Consistent with previous studies [
11], ASFV increased host energy metabolism and amino acid metabolism in the early stage of infection, promoted self-replication, and inhibited amino acid metabolism in the later stage of infection. Using metabolomics, this study revealed that a considerable amount of PLA accumulated at the end of the infection and suppressed glutamine metabolism. This inhibited the amino acid biosynthetic flux and nucleotide biosynthetic flux involved in glutamine metabolism, which indirectly affected ASFV replication.

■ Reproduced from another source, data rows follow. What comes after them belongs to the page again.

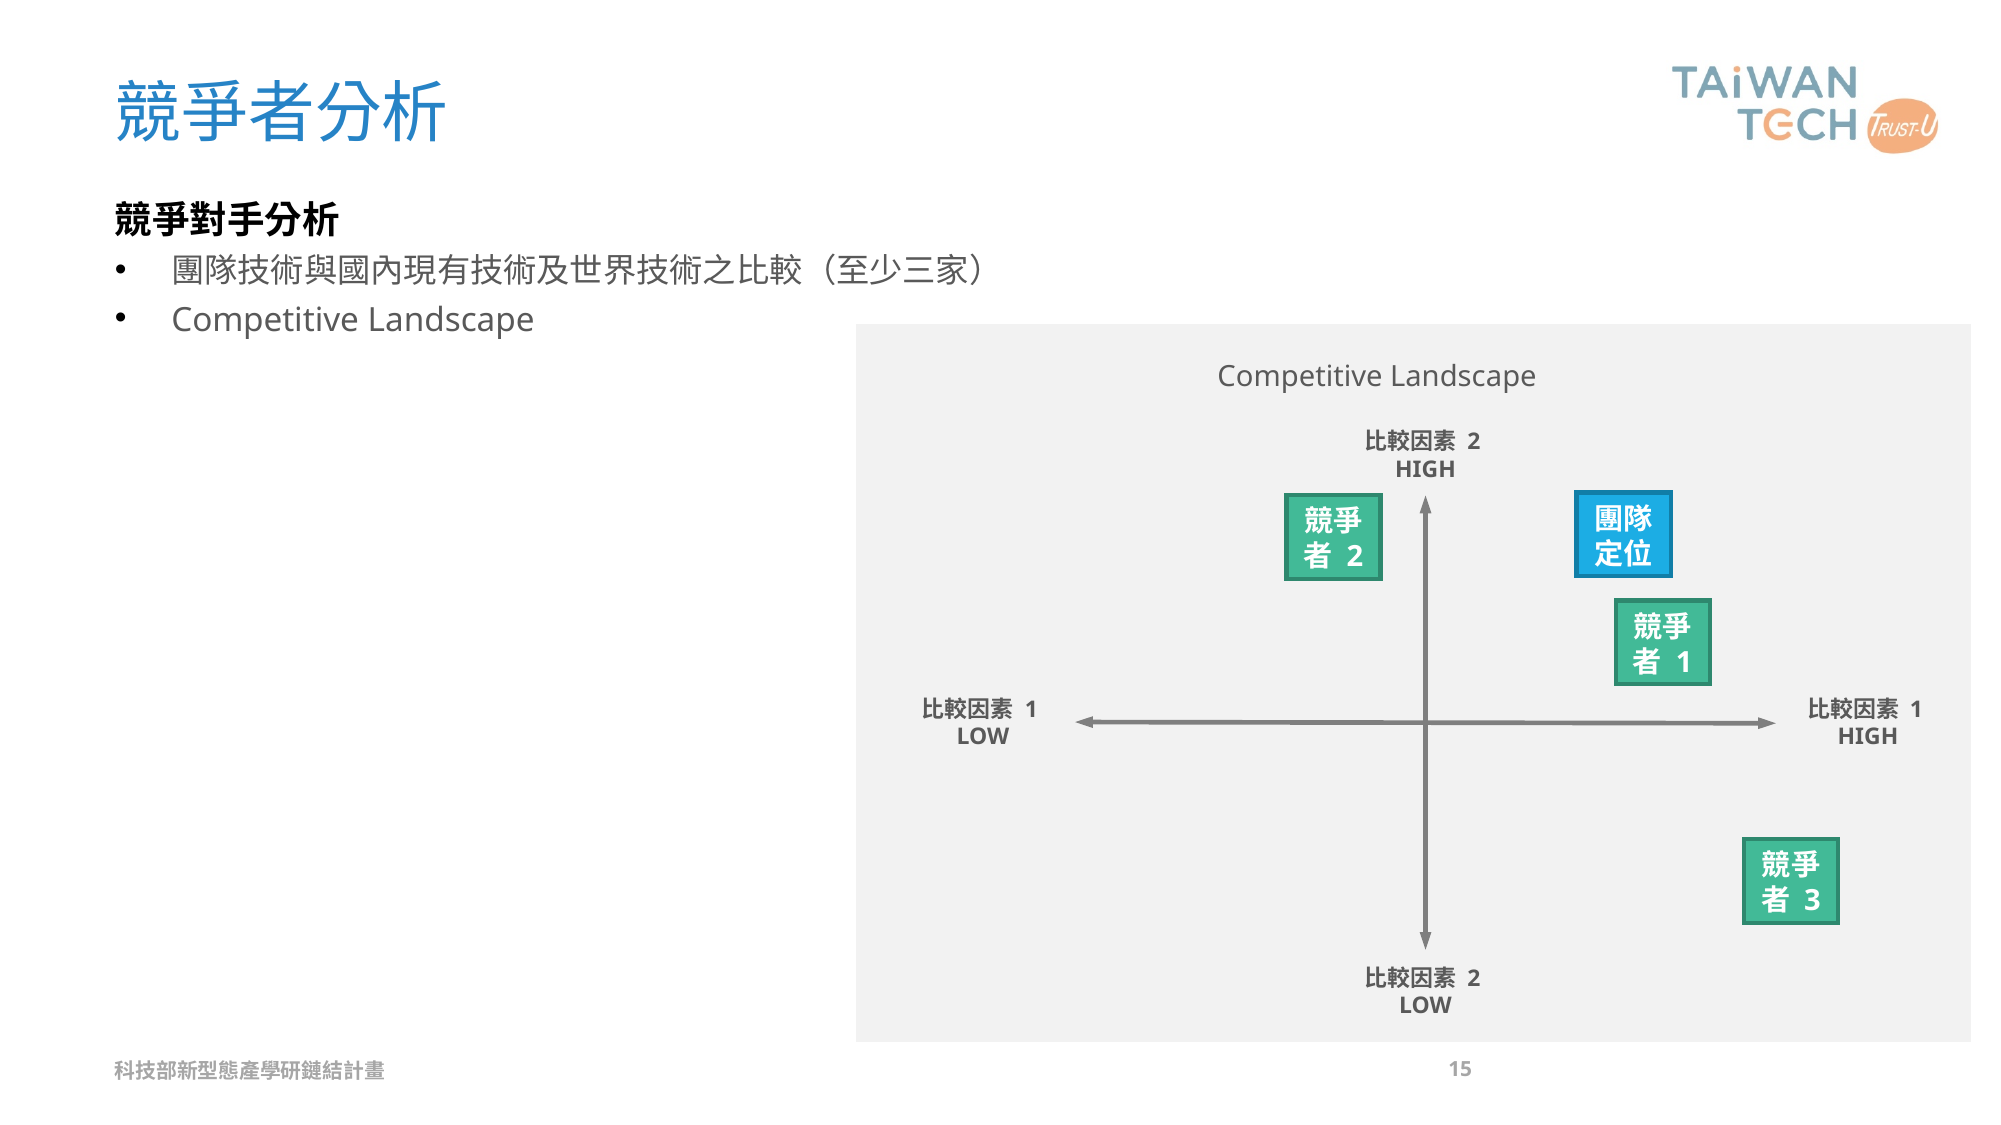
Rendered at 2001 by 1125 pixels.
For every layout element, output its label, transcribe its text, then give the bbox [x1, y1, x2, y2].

text_box 競爭者 1 [1616, 601, 1710, 684]
text_box 團隊定位 [1577, 493, 1671, 576]
list 競爭對手分析 團隊技術與國內現有技術及世界技術之比較（至少三家） Competitive Landscape [99, 188, 1900, 1024]
text_box 競爭者 3 [1744, 839, 1838, 923]
text_box Competitive Landscape [1202, 349, 1617, 401]
text_box 競爭者 2 [1287, 495, 1381, 579]
text_box 比較因素 1 HIGH [1791, 686, 1945, 758]
text_box [858, 326, 1969, 1101]
text_box 比較因素 2 LOW [1348, 955, 1503, 1027]
title 競爭者分析 [99, 45, 1900, 174]
text_box 比較因素 1 LOW [906, 686, 1060, 758]
text_box 科技部新型態產學研鏈結計畫 [99, 1040, 567, 1101]
text_box 比較因素 2 HIGH [1348, 419, 1503, 490]
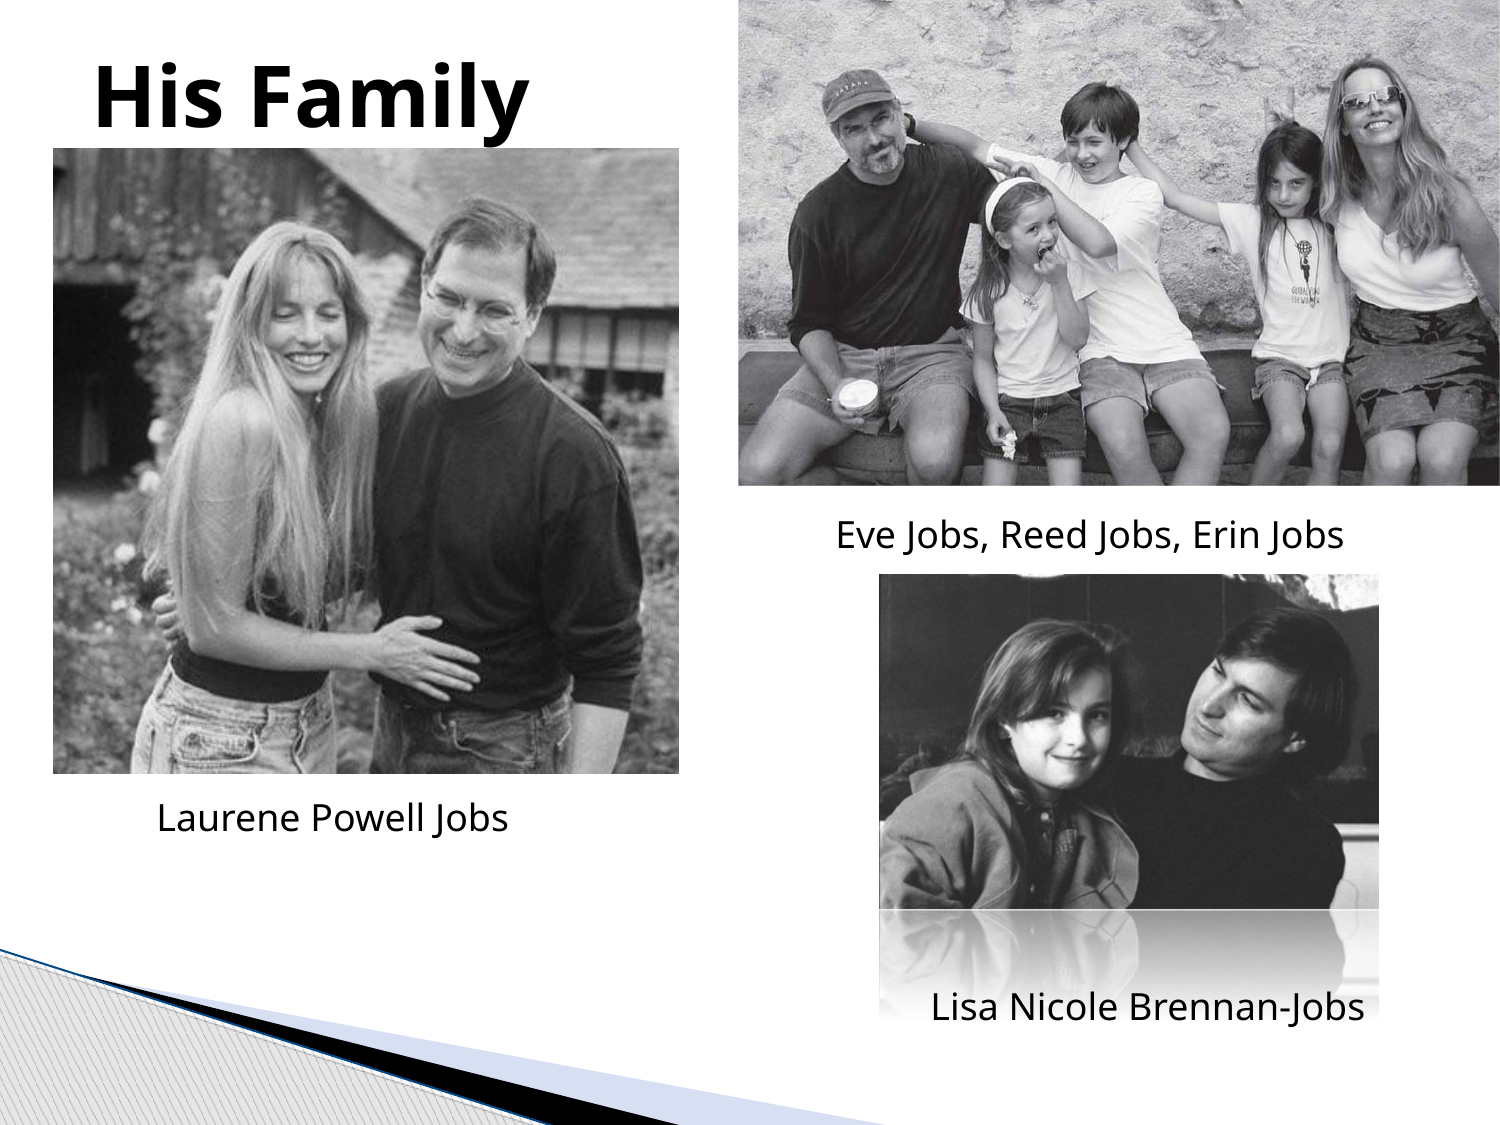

In the early stage of ASFV infection, the virus hijacks and increases the host’s glutamine and glucose metabolism to promote viral replication, while PLA accumulates over time and gradually reduces the transcription of glutamine transporter and the activity of GLS, a key enzyme in glutamine metabolism, in the late stage of ASFV infection, thereby reducing the level of glutamine metabolism. Affected by the decrease in glutamine metabolism, glutamine-related metabolic pathways, including amino acid bio-anabolism and nucleotide metabolism, also weaken. Thus, the biosynthetic precursors used for ASFV replication are reduced to effectively inhibit ASFV replication (
Figure 7).
Although PLA can inhibit viral replication by inhibiting glutamine metabolism, it can also be used as a potential antiviral drug. However, for the body, immune cells that require a large number of substances and considerable energy for metabolic functions, including the activation of macrophages and the proliferation and activation of T/B lymphocytes caused by infection, also require a large intake of glucose and glutamine to meet their metabolic needs in terms of energy consumption and substance intake [
19,
20,
21]. We have formulated the following questions to provide valuable insights for future scholars in this field: Does PLA have an inhibitory effect on the activation and proliferation of these immune cells? Can a reduction in the degree of activation and proliferation of immune cells lead to immunosuppression and thus aggravate the disease [
22]? More research is needed to determine these issues.